Paper published with IRSST in Quebec
July 5, 2013 (Montreal, QC) - A collaboration with the Institut de recherche Robert-Sauvé en santé et en sécurité du travail (IRSST) has helped estimate the extent of exposure to occupational carcinogens in Quebec. The IRSST team, led by France Labrèche, used CAREX estimates in combination with several national and international sources to assess the proportions of Quebec workers exposed to 38 known and suspected carcinogens. Those with the largest proportions of exposed workers were solar radiation (6.6% of workers), night shift work/rotating shift work including nights (6.0%), diesel exhaust fumes (4.4%), wood dust (2.9%) and polycyclic aromatic hydrocarbons (2.0%). More than 15 carcinogens were identified in several industrial sectors, and up to 100,000 young workers are employed in these sectors.

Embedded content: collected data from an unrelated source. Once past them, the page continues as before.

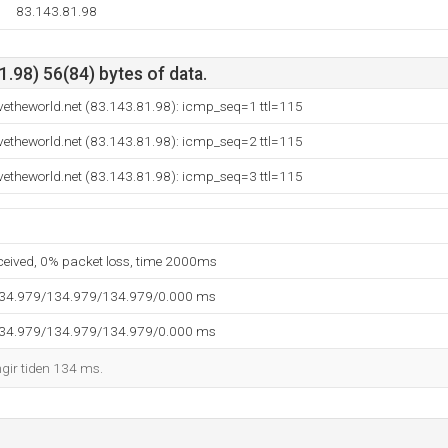
83.143.81.98
.98) 56(84) bytes of data.
vetheworld.net (83.143.81.98): icmp_seq=1 ttl=115
vetheworld.net (83.143.81.98): icmp_seq=2 ttl=115
vetheworld.net (83.143.81.98): icmp_seq=3 ttl=115
eceived, 0% packet loss, time 2000ms
134.979/134.979/134.979/0.000 ms
134.979/134.979/134.979/0.000 ms
ngir tiden 134 ms.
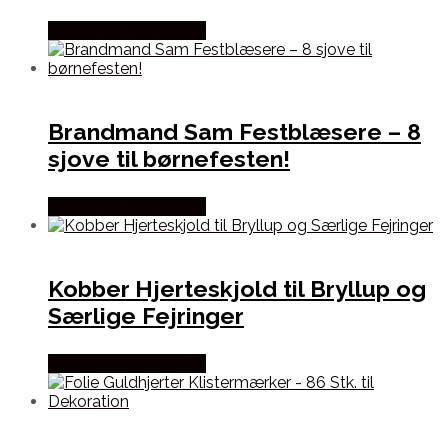
Købes hos Festkassen
Brandmand Sam Festblæsere – 8
sjove til børnefesten!
Købes hos Festkassen
Kobber Hjerteskjold til Bryllup og
Særlige Fejringer
Købes hos Festkassen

"Estimating the prevalence of exposure to occupational carcinogens is necessary in order to set research priorities, identify knowledge gaps and target industries and population groups for intervention," explains Dr. Labrèche. "This is a first effort to produce such figures for Quebec workers and it has already started raising awareness of stakeholders. Without the involvement and work of the CAREX Canada team, it would have been much more difficult (and costly...) to produce a credible and useful assessment of occupational carcinogen exposure."
The results are summarized in a peer-reviewed paper in the American Journal of Industrial Medicine entitled "Estimating occupational exposure to carcinogens in Quebec".

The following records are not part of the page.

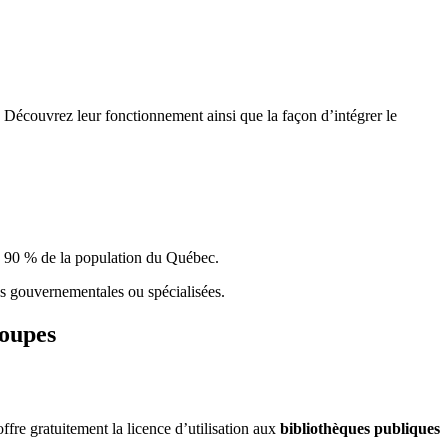
 Découvrez leur fonctionnement ainsi que la façon d’intégrer le
e 90 % de la population du Qu
é
bec.
ques gouvernementales ou spécialisées.
roupes
re gratuitement la licence d’utilisation aux
bibliothèques publiques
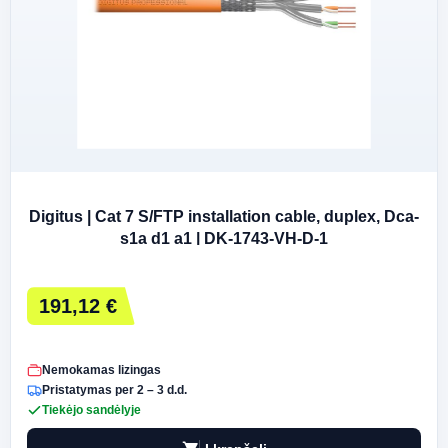
Digitus | Cat 7 S/FTP installation cable, duplex, Dca-
s1a d1 a1 | DK-1743-VH-D-1
191,12 €
Nemokamas lizingas
Pristatymas per 2 – 3 d.d.
Tiekėjo sandėlyje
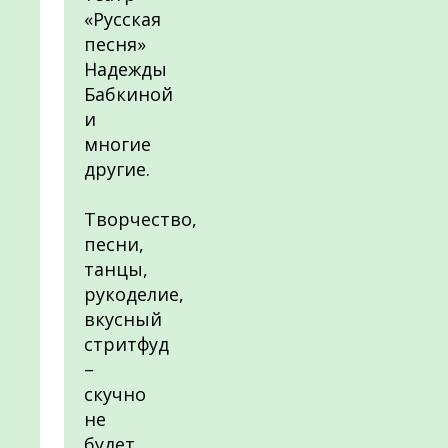
«Русская
песня»
Надежды
Бабкиной
и
многие
другие.
Творчество,
песни,
танцы,
рукоделие,
вкусный
стритфуд
–
скучно
не
будет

CAREX Canada has been connected to the IRSST, and in particular France Labrèche, for a number of years. Dr. Labréche was a member of CAREX Canada’s Occupational Exposures Advisory Committee, providing insight on developing and improving occupational exposure estimates. Dr. Labrèche also collaborates with CAREX and others across the country in a new project led by the Occupational Cancer Research Centre to estimate the human and economic burden of occupational cancer, a national team grant funded by the Canadian Cancer Society Research Institute (CCSRI).